Rewrite the lines from the one containing "Does any single" through the final line below, both included, changing "category" to "group" and keeping everything else the same. Leave the pictures out.

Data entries

********

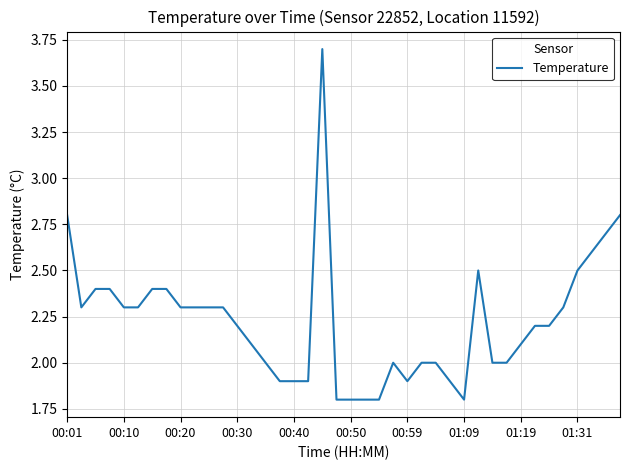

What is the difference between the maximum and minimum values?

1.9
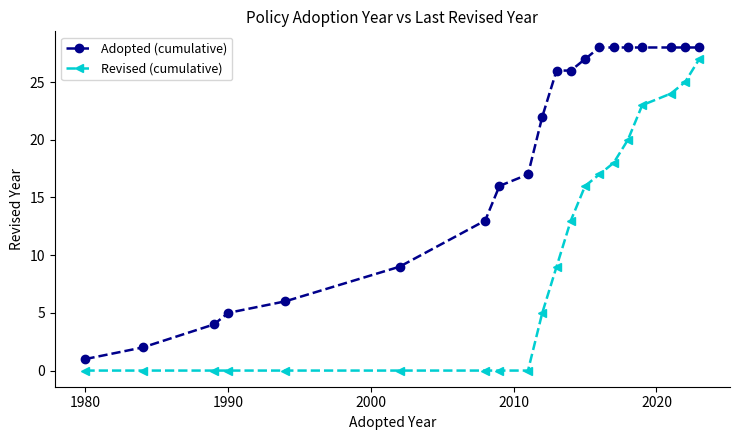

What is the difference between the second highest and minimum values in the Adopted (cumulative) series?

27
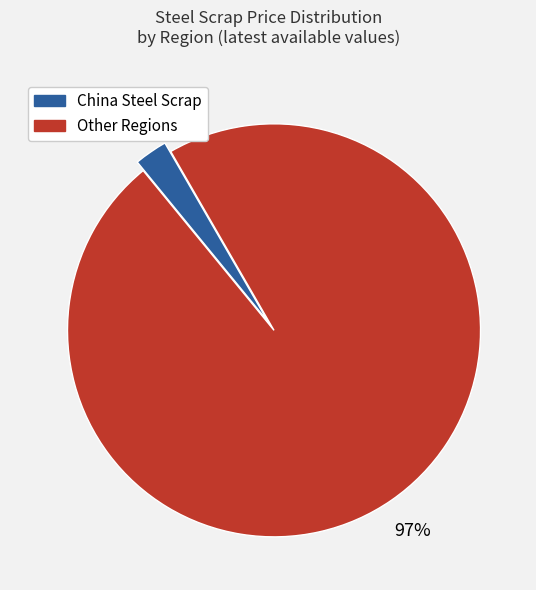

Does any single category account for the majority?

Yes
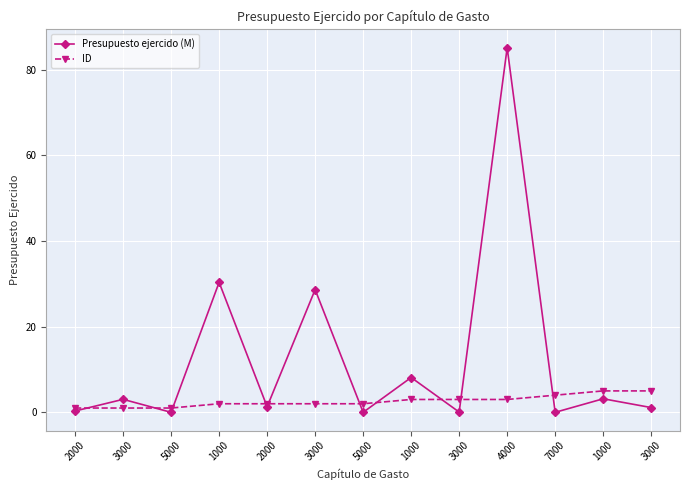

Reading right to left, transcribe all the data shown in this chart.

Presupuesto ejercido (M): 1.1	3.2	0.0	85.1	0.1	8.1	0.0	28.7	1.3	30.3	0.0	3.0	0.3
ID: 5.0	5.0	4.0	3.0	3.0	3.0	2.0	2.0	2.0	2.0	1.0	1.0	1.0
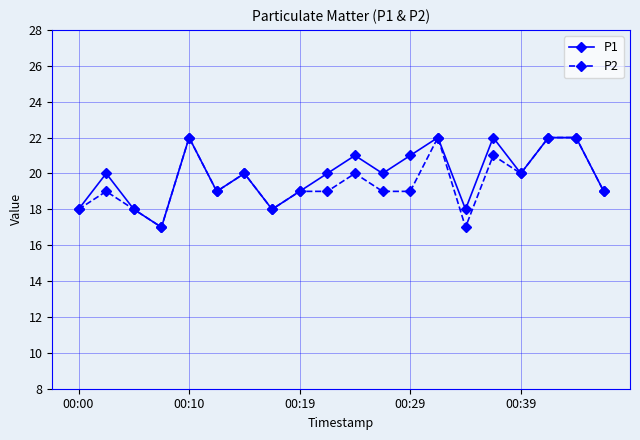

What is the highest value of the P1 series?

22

********

◆ YOUR RESPONSE
Does any single group account for the majority?

Yes

Reading right to left, transcribe all the data shown in this chart.

Presupuesto ejercido (M): 1.1	3.2	0.0	85.1	0.1	8.1	0.0	28.7	1.3	30.3	0.0	3.0	0.3
ID: 5.0	5.0	4.0	3.0	3.0	3.0	2.0	2.0	2.0	2.0	1.0	1.0	1.0

What is the highest value of the P1 series?

22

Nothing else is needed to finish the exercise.